TASK DIRECTIONS:
Rewrite the entries from the line with "的落地实践，并提供性能优化方法，侧重本地化" up to and including the line with "VDisk 的核心组件与原理包括：", replacing "镜像文件" with "映像文件" and leaving everything else unchanged.

RECORD SET:
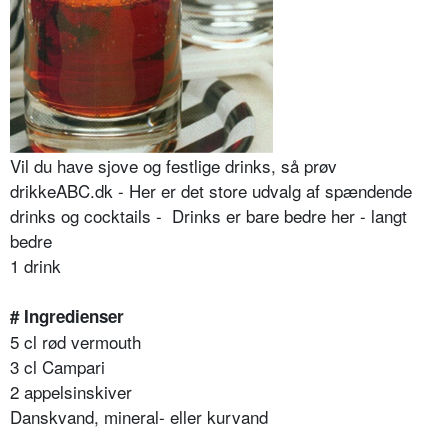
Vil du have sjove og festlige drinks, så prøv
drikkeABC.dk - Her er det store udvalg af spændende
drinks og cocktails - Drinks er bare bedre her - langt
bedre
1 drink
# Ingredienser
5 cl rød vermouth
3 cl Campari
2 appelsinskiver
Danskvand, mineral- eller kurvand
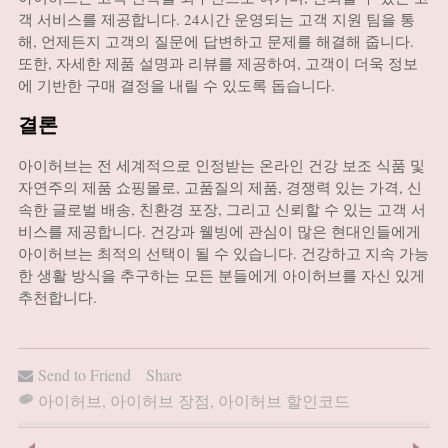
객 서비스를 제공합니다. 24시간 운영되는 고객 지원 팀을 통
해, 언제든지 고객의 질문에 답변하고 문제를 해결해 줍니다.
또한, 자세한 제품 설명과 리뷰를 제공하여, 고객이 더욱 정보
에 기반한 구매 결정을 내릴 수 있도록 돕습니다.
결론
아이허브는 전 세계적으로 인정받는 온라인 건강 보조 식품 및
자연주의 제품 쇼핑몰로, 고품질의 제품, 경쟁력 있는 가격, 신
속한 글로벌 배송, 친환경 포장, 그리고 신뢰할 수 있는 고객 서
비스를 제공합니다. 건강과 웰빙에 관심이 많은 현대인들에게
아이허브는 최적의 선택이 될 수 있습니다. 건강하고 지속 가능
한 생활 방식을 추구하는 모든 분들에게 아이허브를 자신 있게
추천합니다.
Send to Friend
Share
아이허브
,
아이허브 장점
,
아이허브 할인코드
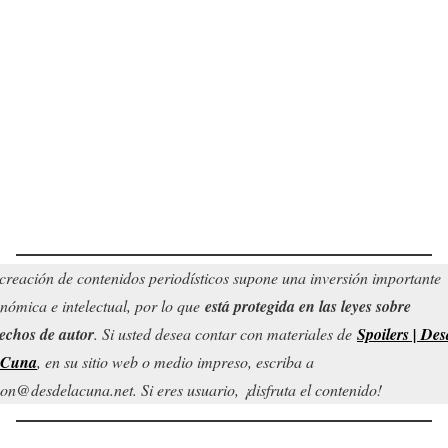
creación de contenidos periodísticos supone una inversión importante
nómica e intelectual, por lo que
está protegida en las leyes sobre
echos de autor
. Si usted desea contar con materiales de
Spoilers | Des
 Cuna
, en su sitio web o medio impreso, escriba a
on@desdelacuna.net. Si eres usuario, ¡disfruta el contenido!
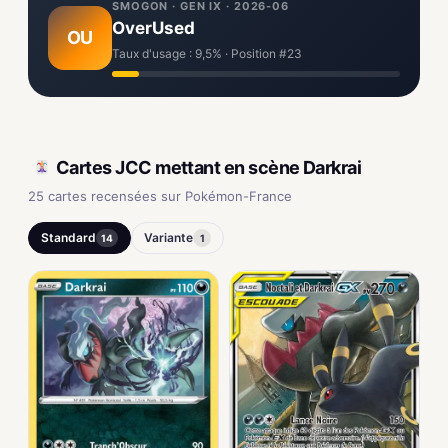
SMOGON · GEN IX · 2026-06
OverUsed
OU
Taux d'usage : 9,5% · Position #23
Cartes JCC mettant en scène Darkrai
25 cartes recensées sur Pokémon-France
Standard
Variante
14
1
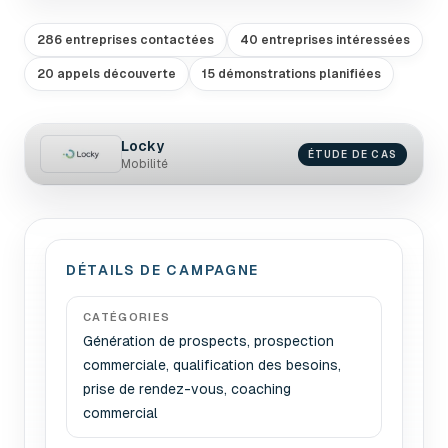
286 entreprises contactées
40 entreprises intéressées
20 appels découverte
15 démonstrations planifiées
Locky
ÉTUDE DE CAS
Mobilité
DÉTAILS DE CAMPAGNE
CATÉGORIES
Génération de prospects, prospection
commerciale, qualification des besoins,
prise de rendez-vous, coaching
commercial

==

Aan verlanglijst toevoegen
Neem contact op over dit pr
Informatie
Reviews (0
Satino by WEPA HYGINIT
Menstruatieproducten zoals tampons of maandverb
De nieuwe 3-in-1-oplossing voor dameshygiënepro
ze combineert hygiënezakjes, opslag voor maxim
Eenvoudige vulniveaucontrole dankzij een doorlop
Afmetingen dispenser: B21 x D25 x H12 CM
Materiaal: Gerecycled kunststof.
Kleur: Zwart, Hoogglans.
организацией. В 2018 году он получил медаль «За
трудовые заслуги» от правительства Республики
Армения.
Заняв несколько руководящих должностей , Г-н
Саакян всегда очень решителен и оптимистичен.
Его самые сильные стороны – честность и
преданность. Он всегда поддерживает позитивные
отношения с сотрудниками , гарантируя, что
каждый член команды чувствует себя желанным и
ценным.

...

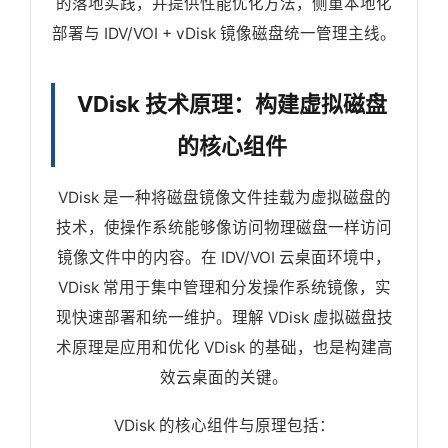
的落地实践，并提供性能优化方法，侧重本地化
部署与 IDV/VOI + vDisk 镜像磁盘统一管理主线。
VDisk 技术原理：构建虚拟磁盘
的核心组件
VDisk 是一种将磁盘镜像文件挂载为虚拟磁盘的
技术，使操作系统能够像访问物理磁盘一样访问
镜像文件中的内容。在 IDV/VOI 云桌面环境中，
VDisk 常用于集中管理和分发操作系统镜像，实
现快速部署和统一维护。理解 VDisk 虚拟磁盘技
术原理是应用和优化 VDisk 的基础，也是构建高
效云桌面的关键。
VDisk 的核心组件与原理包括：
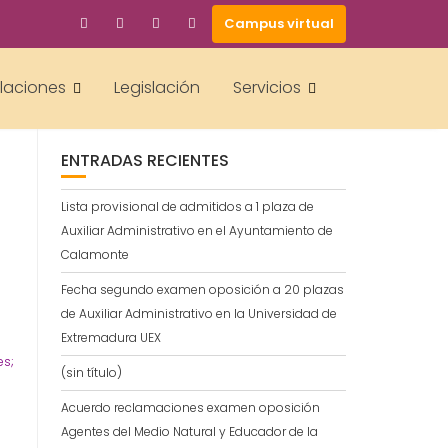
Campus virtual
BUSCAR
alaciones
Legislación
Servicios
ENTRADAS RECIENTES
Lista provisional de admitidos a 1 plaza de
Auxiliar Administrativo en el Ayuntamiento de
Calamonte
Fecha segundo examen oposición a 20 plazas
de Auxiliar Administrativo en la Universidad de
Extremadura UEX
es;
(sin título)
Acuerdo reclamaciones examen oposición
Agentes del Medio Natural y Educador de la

RESPONSE BELOW:
的落地实践，并提供性能优化方法，侧重本地化
部署与 IDV/VOI + vDisk 镜像磁盘统一管理主线。
VDisk 技术原理：构建虚拟磁盘
的核心组件
VDisk 是一种将磁盘映像文件挂载为虚拟磁盘的
技术，使操作系统能够像访问物理磁盘一样访问
映像文件中的内容。在 IDV/VOI 云桌面环境中，
VDisk 常用于集中管理和分发操作系统镜像，实
现快速部署和统一维护。理解 VDisk 虚拟磁盘技
术原理是应用和优化 VDisk 的基础，也是构建高
效云桌面的关键。
VDisk 的核心组件与原理包括：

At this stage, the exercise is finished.